Jezebel Music are honoured to be bringing Jon Langford back to Fred's Ale House in Levenshulme, the scene of 2016's Langfest.  Two of his bands, Four Lost Souls and Men of Gwent will play live.

Jon Langford’s Four Lost Souls 

Carted to Alabama under the cloud of dark politics, a band drew a glistening straight line from punk to country to soul to grand theater. On November 8th, the day after the 2016 election, Welsh-bred, Chicago-based musician and visual artist Jon Langford1 and a crew of merry-makers and alchemists filed into the NuttHouse studio, a one-story former bank building in Sheffield, Alabama. The musicians from Chicago, Nashville, Los Angeles, and just over the Tennessee River bridge made the pilgrimage to a place of legend and myth, where music runs as deep as the river’s current, to see what might come of it all. 

Four Lost Souls, recorded over four days, originated in 2015, 100 miles north in Nashville where Langford produced artwork for Dylan, Cash, and the Nashville Cats: A New Music City, the long-running exhibit at the Country Music Hall of Fame. Fate had it that one of those Nashville Cats, bassist and producer Norbert Putnam, was so enamored with Langford’s paintings and piratey singing, he invited the stranger to come record in the Shoals.

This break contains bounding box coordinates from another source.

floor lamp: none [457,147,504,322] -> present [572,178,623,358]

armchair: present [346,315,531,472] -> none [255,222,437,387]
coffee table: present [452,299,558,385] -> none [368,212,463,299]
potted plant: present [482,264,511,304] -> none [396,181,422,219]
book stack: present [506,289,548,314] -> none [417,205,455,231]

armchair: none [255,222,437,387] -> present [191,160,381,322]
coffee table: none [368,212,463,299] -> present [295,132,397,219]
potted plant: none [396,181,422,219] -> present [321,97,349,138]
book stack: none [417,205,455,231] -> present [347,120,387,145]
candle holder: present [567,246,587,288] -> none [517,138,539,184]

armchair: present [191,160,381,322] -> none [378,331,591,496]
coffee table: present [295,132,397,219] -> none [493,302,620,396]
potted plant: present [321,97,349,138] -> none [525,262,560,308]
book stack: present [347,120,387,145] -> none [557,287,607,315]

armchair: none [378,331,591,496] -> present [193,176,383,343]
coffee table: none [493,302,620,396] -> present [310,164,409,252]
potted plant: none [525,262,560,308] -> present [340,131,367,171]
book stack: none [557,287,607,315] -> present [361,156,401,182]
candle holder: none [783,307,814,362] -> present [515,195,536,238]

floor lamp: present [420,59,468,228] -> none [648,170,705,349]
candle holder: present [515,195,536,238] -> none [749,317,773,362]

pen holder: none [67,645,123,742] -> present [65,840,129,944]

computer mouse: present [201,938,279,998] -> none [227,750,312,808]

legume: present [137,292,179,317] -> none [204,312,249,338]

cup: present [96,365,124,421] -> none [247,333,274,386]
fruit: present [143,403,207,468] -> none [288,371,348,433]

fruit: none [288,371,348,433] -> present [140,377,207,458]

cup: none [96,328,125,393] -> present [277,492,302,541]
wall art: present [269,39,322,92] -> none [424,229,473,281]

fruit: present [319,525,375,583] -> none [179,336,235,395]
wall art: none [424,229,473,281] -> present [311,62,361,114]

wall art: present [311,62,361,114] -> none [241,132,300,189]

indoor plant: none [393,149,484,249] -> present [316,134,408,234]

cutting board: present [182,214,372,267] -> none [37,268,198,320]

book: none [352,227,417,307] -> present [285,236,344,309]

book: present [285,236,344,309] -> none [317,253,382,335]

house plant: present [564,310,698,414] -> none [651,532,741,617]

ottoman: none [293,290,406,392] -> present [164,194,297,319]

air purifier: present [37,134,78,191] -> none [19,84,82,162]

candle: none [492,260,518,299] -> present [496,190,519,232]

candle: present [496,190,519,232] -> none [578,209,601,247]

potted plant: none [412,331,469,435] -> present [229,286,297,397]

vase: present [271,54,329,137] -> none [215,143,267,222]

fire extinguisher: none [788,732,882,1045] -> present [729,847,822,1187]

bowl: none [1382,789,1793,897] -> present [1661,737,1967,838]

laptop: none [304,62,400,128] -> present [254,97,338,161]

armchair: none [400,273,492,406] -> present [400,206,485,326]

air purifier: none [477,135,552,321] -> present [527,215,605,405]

Jon Langford’s Men of Gwent

Chicago-based Jon Langford’s all-star Men of Gwent have recorded a bittersweet love letter to Wales: The Legend of LL (Country Mile Records). Langford was a founding member of The Mekons, who has since enjoyed a prolific career in the USA as a musician (Three Johns, Waco Brothers) and an artist. Since moving to the US in 1992, he has kept in touch with fellow musicians in his home town of Newport, through transatlantic song writing (and occasional gigging). The songs mainly focused on Newport, and were shot through with humour and a bit of politics. 

New material was written for the album, which is played by an extended line-up: with Langford joined by Matt Gray, Julian Hayman, Mark Price, Erik Stams, Barkley McKay and Guto Dafis. Recorded and produced by Richard Jackson, this self-styled concept album takes the listener on a personal tour of Wales. Adrian Street is a tribute to the flamboyant Welsh Wrestler from Brynmawr who found fame in the glam rock era, Duw its Hard laments a pithead bar becoming a supermarket now, while Dirty Grey River paints a picture of industrial decline. There are upbeat takes on maypole dancing, sea shanties and drinking songs (Pill Sailor, Coves of Aberystwyth, Prince of Ales), and a historical cross-dressing musical sketch (Rebecca Been in a Riot). The Ballad of Solomon Jones is a narrative song about the Chartist Uprising of 1839. 

Great tunes abound, and you might find yourself singing along with the song about a theme park Wales of mining museums, children’s farms and identikit family-dining pubs (Llamas in Llanyrafon). Incidentally, to pronounce the album’s title, go with the ‘Ll’ in Llanyrafon.